Blues still hope to snare Martin in AFL

Jack Martin is still in the sights of Carlton after the Blues couldn't snare him in the trade period
Jack Martin is still in the sights of Carlton after the Blues couldn't snare him in the trade period

No Tom Papley, no Jack Martin leaves Carlton looking like big losers out of the AFL trade period.

But Blues list manager Stephen Silvagni remains bullish about picking up Martin for nothing through the national or pre-season draft.

The failure of the Essendon-Sydney Joe Daniher negotiations meant there would be no deal as well between the Swans and Carlton on Papley.

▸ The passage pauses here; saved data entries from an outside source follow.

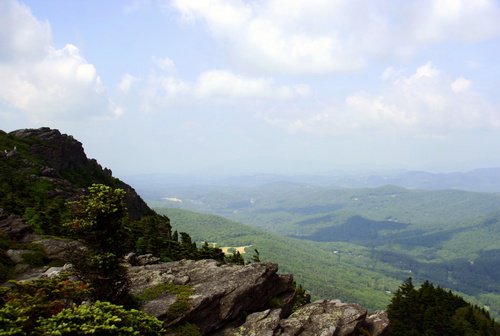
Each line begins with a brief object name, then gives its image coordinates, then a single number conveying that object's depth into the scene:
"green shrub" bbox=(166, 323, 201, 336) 29.25
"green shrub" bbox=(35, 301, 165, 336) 17.56
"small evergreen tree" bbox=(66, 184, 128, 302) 27.69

"We always knew it was going to be difficult," Silvagni said.

"I guess it relied on the Daniher deal to go through.

"It's obviously disappointing for Tom, but really respectful towards Sydney that he is a contracted player."

Martin's immediate future remains unclear, with the Blues confident they can now pick him up in a draft for nothing.

"We have a couple of options, whether it's in the national draft or pre-season draft," Silvagni said.

"He's told us that he wants to get to our football club.

"Time will tell."

Suns list boss Craig Cameron said there was no way they would cut a deal with Carlton for Martin unless a first-round pick was involved.

"We need to let 24 hours go by and for all of us to have a think about what we do," Cameron said.

"What we have to understand there is we have a really strong hand in this year's draft and next year's draft.

"For us to trade someone of Jack's calibre, a trade coming in had to significantly change our position and improve our position and we just felt that didn't.

"He was keen to go to Carlton. Is he disappointed? Well, you could probably ask two clubs that question."

Cameron was asked if it is a risk not to trade for Martin when they might lose him through the draft.

"As I said, we have a really strong hand in the next two drafts, so you tell me the risk," Cameron said.

"I don't know if it's that, we're just telling people that we value players at certain levels and that's what it is."